Sehun mendengus pada kakaknya yang mengirim pesan lima belas menit yang lalu itu. Setelah keluar dari ruang operasi, Sehun memang selalu mengecek ponselnya. Alasannya? Karena kakaknya yang satu itu sering meminta ini dan itu. Mentang-mentang Sehyun lahir lima tahun terlebih dahulu Sehun sudah ia jadikan pembantu, tidak peduli Sehun seorang dokter sekalipun.

Sehun
Aku baru keluar dari ruang operasi. Sebentar lagi aku kesana.

Setelah mengirimkan pesan itu, Sehun segera mengganti pakaiannya. Ia pamit pada salah seorang dokter karena ada urusan mendadak dan akan kembali lagi setelah urusannya selesai. Sehun benar-benar pergi setelah mendapat persetujuan.

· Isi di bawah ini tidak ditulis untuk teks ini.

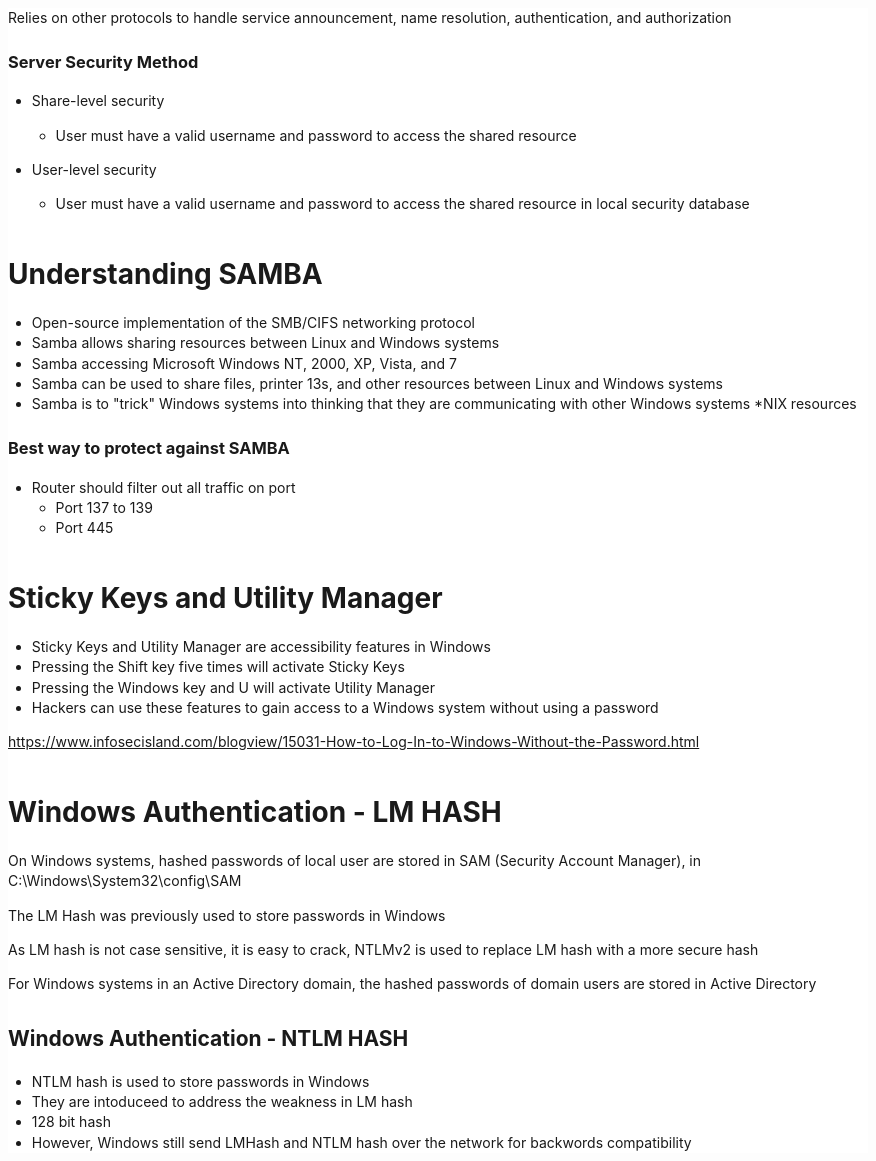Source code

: Relies on other protocols to handle service announcement, name resolution, authentication, and authorization

### Server Security Method
- Share-level security
   - User must have a valid username and password to access the shared resource 

- User-level security
  - User must have a valid username and password to access the shared resource in local security database

# Understanding SAMBA
- Open-source implementation of the SMB/CIFS networking protocol
- Samba allows sharing resources between Linux and Windows systems
- Samba accessing Microsoft Windows NT, 2000, XP, Vista, and 7
- Samba can be used to share files, printer 13s, and other resources between Linux and Windows systems
- Samba is to "trick" Windows systems into thinking that they are communicating with other Windows systems *NIX resources

### Best way to protect against SAMBA
- Router should filter out all traffic on port
   - Port 137 to 139
   - Port 445


# Sticky Keys and Utility Manager
- Sticky Keys and Utility Manager are accessibility features in Windows
- Pressing the Shift key five times will activate Sticky Keys
- Pressing the Windows key and U will activate Utility Manager
- Hackers can use these features to gain access to a Windows system without using a password

https://www.infosecisland.com/blogview/15031-How-to-Log-In-to-Windows-Without-the-Password.html

# Windows Authentication - LM HASH 

On Windows systems, hashed passwords of local user are stored in SAM (Security Account Manager), in C:\Windows\System32\config\SAM

The LM Hash was previously used to store passwords in Windows

As LM hash is not case sensitive, it is easy to crack, NTLMv2 is used to replace LM hash with a more secure hash

For Windows systems in an Active Directory domain, the hashed passwords of domain users are stored in Active Directory

## Windows Authentication - NTLM HASH
- NTLM hash is used to store passwords in Windows
- They are intoduceed to address the weakness in LM hash
- 128 bit hash
- However, Windows still send LMHash and NTLM hash over the network for backwords compatibility
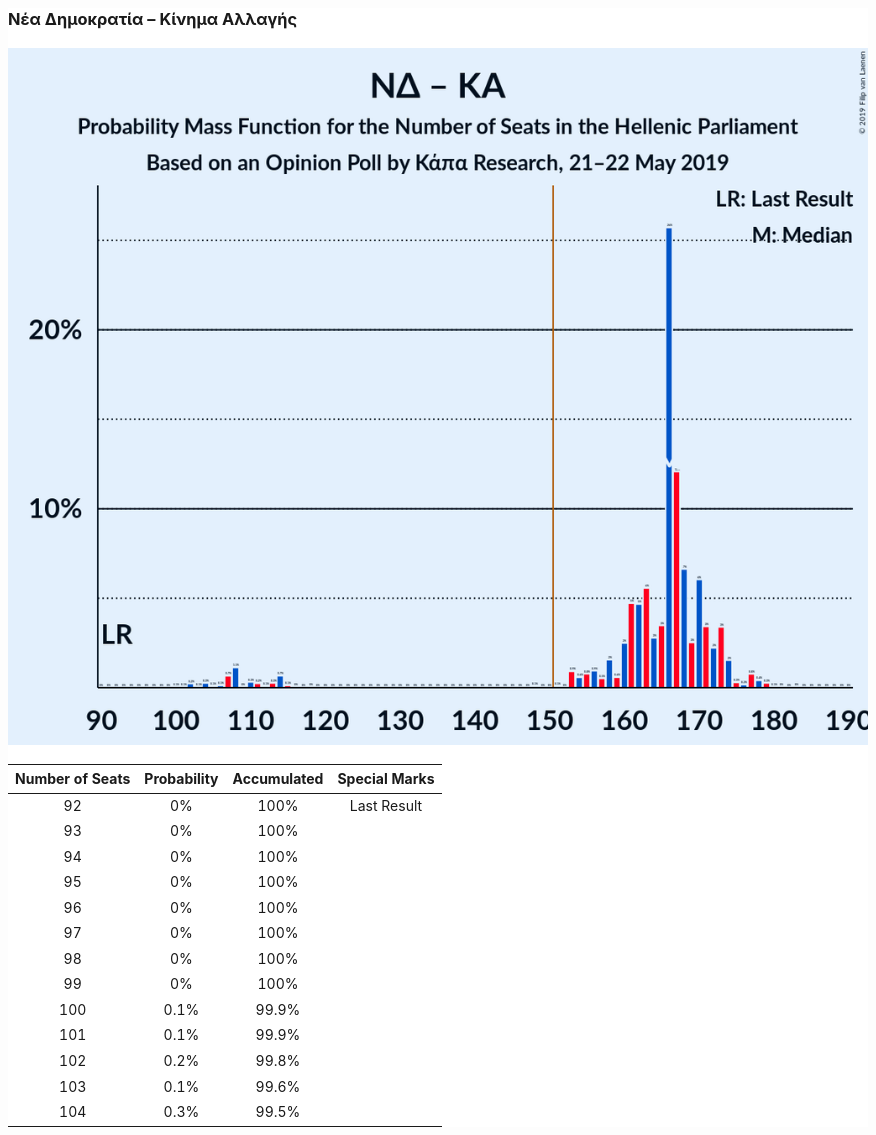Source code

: ### Νέα Δημοκρατία – Κίνημα Αλλαγής

![Graph with seats probability mass function not yet produced](2019-05-22-ΚάπαResearch-coalitions-seats-pmf-νδ–κα.png "Seats Probability Mass Function")

| Number of Seats | Probability | Accumulated | Special Marks |
|:---------------:|:-----------:|:-----------:|:-------------:|
| 92 | 0% | 100% | Last Result |
| 93 | 0% | 100% |  |
| 94 | 0% | 100% |  |
| 95 | 0% | 100% |  |
| 96 | 0% | 100% |  |
| 97 | 0% | 100% |  |
| 98 | 0% | 100% |  |
| 99 | 0% | 100% |  |
| 100 | 0.1% | 99.9% |  |
| 101 | 0.1% | 99.9% |  |
| 102 | 0.2% | 99.8% |  |
| 103 | 0.1% | 99.6% |  |
| 104 | 0.3% | 99.5% |  |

Sehun pergi dengan mobilnya dan berhenti di depan halte. Di luar sedang hujan, Sehun yang melihatnya jadi mendesah pelan. Ia sudah beranjak hendak keluar dari mobil namun sedetik kemudian ia mendapat pesan balasan dari kakaknya, yang sialnya membuat Sehun ingin sekali mencak-mencak dongkol di dalam mobil.

Sehyun Noona
Aku sudah dijemput Jooheon hehehe. Kau telat membalas, sih.

Untung Oh Sehyun ini kakaknya. Bagaimana kalau bukan?

Sehun menghembuskan napas keras. Ia kembali duduk dengan benar dan menyalakan mesin, hendak kembali lagi ke rumah sakit. Namun begitu tanpa sengaja ia melihat seseorang yang berdiri di seberang sendirian, Sehun membeku. Tangannya perlahan terulur untuk mematikan mesin mobil, rasanya ada yang menahannya, ada yang membuatnya tertarik untuk terus memperhatikan perempuan itu. Ia tahu siapa perempuan yang sedang memperhatikan arah lain saat itu. Sehun tahu namanya.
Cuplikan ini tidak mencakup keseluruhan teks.